*Task instructions*: Revise the colonial service speech text, starting at "One more, but" and ending at "teritories as well.", and replace "yardstick" with "benchmark".

That questionnaire is now complete and I have the results. There is a small overall majority willing to accept liability for overseas service. There is, in fact, a majority prepared to do overseas service in every age group except those between 30 and 40 years of age. That age group, naturally, is one when education and other matters weigh most heavily. If the House is interested in the detailed figures of that questionnaire I will make them available in the OFFICIAL REPORT.

One more, but important matter, was raised by my hon. Friend the Member for Newbury (Sir A. Hurd) when he asked, in effect, if this great new scheme—Command 1193—which I agree was conceived mainly with an eye on East Africa and other African Territories—will be of real benefit to smaller Territories. The hon. Member instanced the Falkland Islands. The answer is, "Yes, I am sure that it will be." That was one of the matters I had very much in mind. We will have the report of the East African Salaries Commission within the next few days and that will give us a guide as to salaries. I take the point made by my hon. Friend the Member for Antrim, North (Mr. H. Clark), that it should be not only for East Africa but that it should serve as a yardstick for other teritories as well.

*Record extracts*:
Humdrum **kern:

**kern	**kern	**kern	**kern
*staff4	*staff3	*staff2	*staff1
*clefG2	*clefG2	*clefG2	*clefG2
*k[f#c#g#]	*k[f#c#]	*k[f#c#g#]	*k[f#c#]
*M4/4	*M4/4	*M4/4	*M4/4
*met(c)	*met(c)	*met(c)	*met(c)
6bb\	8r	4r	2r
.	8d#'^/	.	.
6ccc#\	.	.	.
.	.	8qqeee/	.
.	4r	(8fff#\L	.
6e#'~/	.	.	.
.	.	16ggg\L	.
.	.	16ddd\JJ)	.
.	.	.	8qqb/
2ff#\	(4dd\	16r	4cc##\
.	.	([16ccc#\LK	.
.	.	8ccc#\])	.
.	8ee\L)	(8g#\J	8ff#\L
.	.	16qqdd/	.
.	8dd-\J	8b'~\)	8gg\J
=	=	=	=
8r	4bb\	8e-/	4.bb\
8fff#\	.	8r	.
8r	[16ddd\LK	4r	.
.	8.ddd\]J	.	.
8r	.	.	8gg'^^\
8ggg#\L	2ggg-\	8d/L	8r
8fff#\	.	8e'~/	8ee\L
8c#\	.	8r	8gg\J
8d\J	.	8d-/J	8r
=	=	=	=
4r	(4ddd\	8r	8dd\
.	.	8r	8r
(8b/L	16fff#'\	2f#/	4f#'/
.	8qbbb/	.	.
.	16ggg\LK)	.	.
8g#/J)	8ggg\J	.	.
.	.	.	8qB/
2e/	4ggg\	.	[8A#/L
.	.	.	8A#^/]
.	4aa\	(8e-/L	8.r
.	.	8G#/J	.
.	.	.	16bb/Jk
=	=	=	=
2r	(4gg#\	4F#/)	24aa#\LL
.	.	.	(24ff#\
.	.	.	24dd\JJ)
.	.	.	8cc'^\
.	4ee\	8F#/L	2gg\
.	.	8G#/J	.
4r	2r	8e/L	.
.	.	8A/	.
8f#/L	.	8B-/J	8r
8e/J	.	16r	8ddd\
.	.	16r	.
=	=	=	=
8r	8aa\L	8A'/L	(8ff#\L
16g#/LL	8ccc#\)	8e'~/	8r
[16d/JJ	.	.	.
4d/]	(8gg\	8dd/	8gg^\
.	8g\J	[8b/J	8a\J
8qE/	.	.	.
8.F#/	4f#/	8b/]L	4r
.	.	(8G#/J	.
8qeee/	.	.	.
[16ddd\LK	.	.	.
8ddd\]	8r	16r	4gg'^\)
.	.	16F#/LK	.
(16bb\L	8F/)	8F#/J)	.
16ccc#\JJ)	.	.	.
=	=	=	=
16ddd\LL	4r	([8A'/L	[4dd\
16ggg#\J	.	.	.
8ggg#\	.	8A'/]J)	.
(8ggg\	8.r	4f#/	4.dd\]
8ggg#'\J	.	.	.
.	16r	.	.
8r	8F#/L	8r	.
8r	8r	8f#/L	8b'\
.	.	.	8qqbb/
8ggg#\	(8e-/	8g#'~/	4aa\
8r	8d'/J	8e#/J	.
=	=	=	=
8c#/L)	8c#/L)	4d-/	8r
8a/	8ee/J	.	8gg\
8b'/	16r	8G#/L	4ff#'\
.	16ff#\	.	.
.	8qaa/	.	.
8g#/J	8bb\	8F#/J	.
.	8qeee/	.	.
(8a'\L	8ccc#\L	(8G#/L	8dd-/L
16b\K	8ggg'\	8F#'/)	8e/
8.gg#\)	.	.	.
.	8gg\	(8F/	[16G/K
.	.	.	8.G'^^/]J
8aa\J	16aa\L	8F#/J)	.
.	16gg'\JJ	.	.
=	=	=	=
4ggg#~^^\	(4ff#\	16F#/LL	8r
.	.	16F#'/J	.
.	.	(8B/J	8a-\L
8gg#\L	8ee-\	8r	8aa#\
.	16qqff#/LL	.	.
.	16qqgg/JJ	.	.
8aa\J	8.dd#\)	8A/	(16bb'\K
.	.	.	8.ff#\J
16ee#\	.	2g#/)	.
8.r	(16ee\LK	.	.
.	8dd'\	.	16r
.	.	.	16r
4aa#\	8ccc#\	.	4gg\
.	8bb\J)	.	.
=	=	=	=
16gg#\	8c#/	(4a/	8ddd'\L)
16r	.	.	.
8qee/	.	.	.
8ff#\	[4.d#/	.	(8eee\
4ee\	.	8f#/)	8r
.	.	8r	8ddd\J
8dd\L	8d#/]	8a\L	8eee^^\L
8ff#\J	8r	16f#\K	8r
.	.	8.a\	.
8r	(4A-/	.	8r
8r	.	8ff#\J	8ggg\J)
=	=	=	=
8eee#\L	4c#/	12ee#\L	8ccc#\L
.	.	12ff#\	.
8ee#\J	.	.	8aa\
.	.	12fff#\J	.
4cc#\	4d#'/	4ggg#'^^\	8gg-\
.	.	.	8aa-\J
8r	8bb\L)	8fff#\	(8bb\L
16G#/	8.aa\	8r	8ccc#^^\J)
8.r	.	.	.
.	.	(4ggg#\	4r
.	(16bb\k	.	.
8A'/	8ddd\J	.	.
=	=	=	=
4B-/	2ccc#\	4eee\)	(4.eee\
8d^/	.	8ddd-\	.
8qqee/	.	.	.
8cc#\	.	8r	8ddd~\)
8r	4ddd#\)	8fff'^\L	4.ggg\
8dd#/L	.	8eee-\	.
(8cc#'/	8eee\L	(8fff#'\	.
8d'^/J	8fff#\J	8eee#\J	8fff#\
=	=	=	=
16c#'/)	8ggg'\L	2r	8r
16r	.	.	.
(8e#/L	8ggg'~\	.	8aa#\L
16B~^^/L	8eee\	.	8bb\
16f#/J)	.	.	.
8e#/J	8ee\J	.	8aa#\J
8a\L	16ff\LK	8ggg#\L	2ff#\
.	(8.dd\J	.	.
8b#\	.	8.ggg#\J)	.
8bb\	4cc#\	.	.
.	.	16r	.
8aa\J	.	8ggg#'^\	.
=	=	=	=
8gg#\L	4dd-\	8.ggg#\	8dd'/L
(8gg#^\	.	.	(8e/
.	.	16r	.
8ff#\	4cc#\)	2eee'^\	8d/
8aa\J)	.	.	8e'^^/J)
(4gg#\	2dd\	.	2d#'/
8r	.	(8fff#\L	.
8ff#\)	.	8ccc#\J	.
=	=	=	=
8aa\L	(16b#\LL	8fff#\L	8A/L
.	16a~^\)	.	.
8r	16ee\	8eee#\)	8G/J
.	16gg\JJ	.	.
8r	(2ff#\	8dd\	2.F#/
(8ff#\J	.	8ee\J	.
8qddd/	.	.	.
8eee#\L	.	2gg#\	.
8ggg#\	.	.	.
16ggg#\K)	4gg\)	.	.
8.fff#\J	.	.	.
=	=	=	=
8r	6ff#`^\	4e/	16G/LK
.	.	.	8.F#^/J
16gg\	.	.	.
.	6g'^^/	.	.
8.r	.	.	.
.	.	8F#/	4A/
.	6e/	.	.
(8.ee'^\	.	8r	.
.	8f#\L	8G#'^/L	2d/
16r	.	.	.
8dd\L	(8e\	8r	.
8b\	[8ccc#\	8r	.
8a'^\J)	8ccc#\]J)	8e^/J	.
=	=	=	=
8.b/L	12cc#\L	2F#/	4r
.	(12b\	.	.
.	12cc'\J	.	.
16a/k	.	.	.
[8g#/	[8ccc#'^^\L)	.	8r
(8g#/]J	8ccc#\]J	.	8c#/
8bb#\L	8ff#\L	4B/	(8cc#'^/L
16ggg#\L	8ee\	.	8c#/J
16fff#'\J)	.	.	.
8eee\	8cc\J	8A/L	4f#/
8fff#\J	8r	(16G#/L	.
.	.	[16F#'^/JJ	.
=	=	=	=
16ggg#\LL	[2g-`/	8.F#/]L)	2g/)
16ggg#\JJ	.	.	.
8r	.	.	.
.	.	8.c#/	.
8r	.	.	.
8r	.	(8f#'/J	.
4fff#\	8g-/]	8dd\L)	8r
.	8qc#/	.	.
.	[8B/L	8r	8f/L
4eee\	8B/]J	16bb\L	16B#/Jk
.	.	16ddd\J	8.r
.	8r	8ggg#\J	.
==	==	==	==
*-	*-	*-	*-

*The answer*:
One more, but important matter, was raised by my hon. Friend the Member for Newbury (Sir A. Hurd) when he asked, in effect, if this great new scheme—Command 1193—which I agree was conceived mainly with an eye on East Africa and other African Territories—will be of real benefit to smaller Territories. The hon. Member instanced the Falkland Islands. The answer is, "Yes, I am sure that it will be." That was one of the matters I had very much in mind. We will have the report of the East African Salaries Commission within the next few days and that will give us a guide as to salaries. I take the point made by my hon. Friend the Member for Antrim, North (Mr. H. Clark), that it should be not only for East Africa but that it should serve as a benchmark for other teritories as well.